▶ TASK GOAL: Please write out every line of the listing without alteration, but omit the images.

▶ PROVIDED DATA:
BEGIN

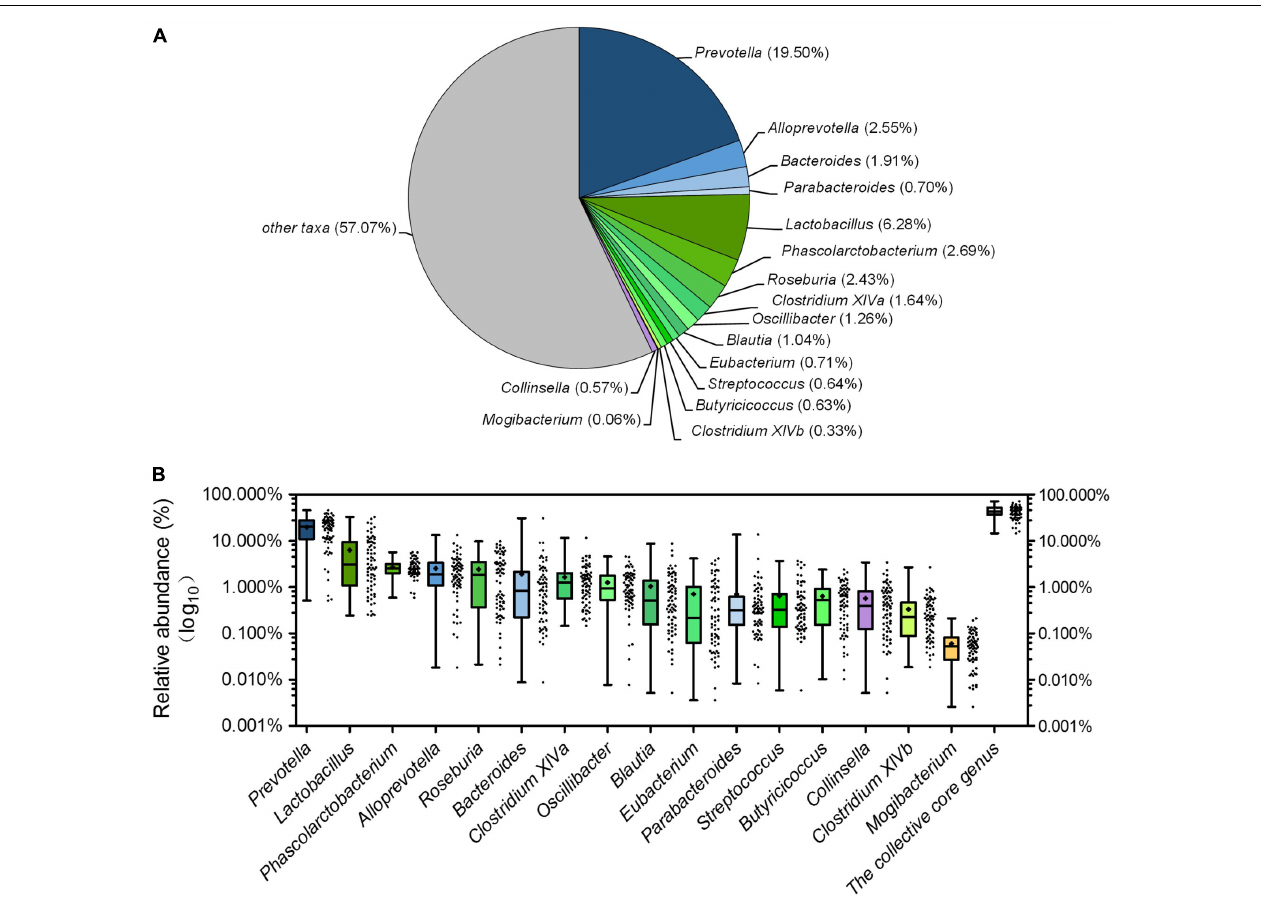
FIGURE 6 | The piglets share a core gut microbiota composed of 16 bacterial genera. (A) The proportion of each genus in the total sequences. (B) The abundance distribution of the 16 genera and the collective core. Boxes represent the interquartile range (IQR) between the first and third quartiles. The lines and spots inside boxes represent the median and mean, respectively. Whiskers denote the lowest and highest values within 1.5 × IQR from the first and third quartiles,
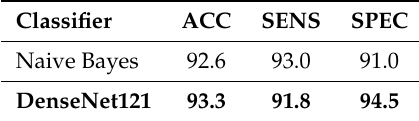
Table 3. Comparison with article [13]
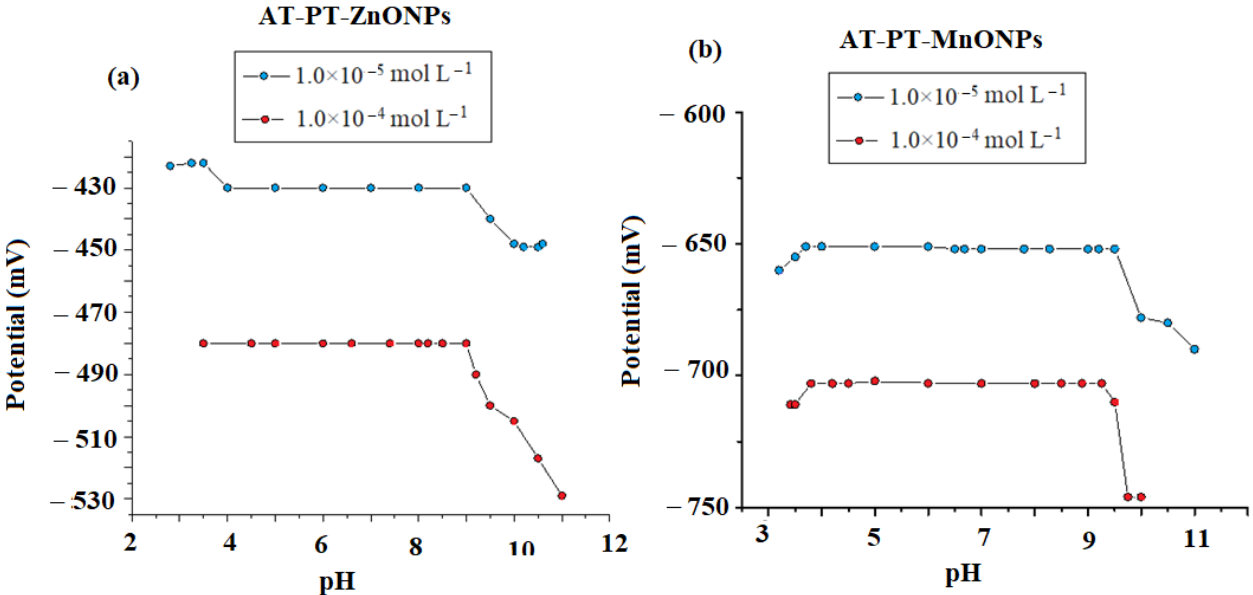
Figure 8. The effect of pH on the investigated ( a ) AT-PT-ZnONP and ( b ) AT-PT-ZnONP sensors using two AT concentrations of 1.0 × 10 −5 and 1.0 × 10 −4 mol L −1 .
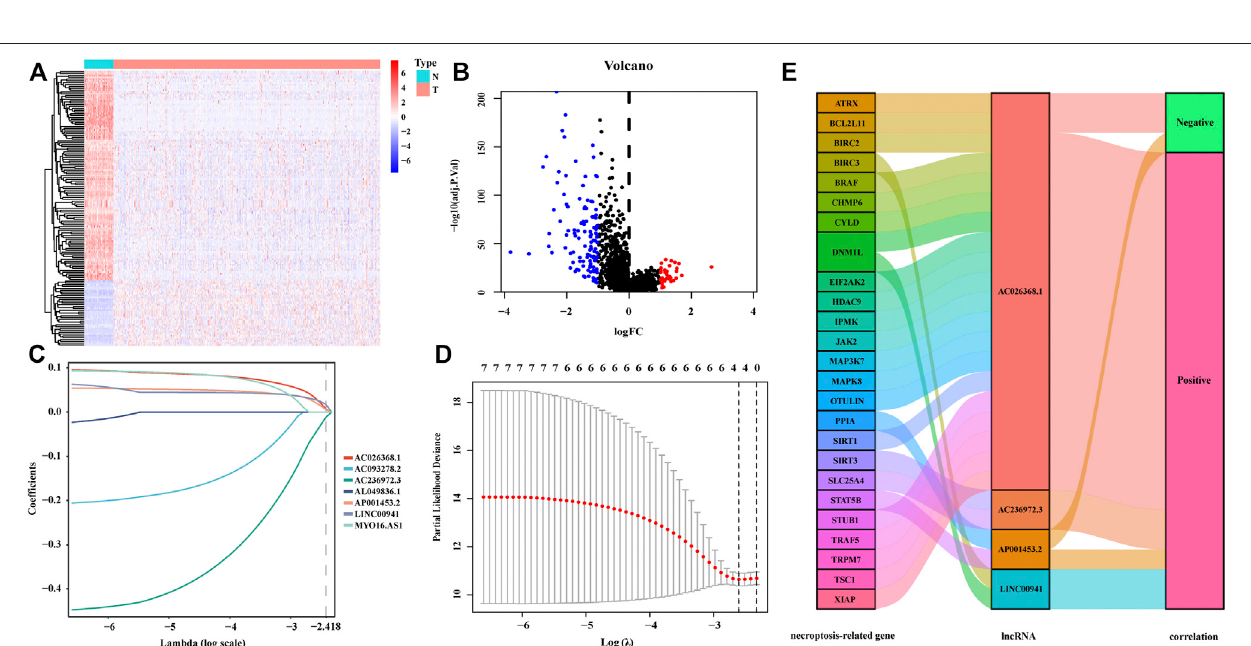
FIGURE2| Constructionofthesignatureincorporatingnecroptosis-relatedlncRNAs.Theheatmap (A) andthevolcanoplot (B) ofdifferentiallyexpressedlncRNAs in LUAD patients. (C,D) The LASSO coef fi cient pro fi les of the 7 lncRNAs at different tuning parameters ( λ ), 10-fold cross-validation to fi ltrate candidate necroptosis- related lncRNAs in LASSO regression analysis. (E) The Sankey diagram of the correlation between necroptosis-related genes (NRGs) and lncRNAs. The left bar representstheNRGs.ThemedianbarrepresentstheselectedlncRNAs.TherightbarrepresentsthecorrelationsbetweenNRGs andlncRNAsgeneratedfromthe Pearson correlation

END

▶ ANSWER FOR THIS EXERCISE:
FIGURE 6 | The piglets share a core gut microbiota composed of 16 bacterial genera. (A) The proportion of each genus in the total sequences. (B) The abundance distribution of the 16 genera and the collective core. Boxes represent the interquartile range (IQR) between the first and third quartiles. The lines and spots inside boxes represent the median and mean, respectively. Whiskers denote the lowest and highest values within 1.5 × IQR from the first and third quartiles,
Table 3. Comparison with article [13]
Figure 8. The effect of pH on the investigated ( a ) AT-PT-ZnONP and ( b ) AT-PT-ZnONP sensors using two AT concentrations of 1.0 × 10 −5 and 1.0 × 10 −4 mol L −1 .
FIGURE2| Constructionofthesignatureincorporatingnecroptosis-relatedlncRNAs.Theheatmap (A) andthevolcanoplot (B) ofdifferentiallyexpressedlncRNAs in LUAD patients. (C,D) The LASSO coef fi cient pro fi les of the 7 lncRNAs at different tuning parameters ( λ ), 10-fold cross-validation to fi ltrate candidate necroptosis- related lncRNAs in LASSO regression analysis. (E) The Sankey diagram of the correlation between necroptosis-related genes (NRGs) and lncRNAs. The left bar representstheNRGs.ThemedianbarrepresentstheselectedlncRNAs.TherightbarrepresentsthecorrelationsbetweenNRGs andlncRNAsgeneratedfromthe Pearson correlation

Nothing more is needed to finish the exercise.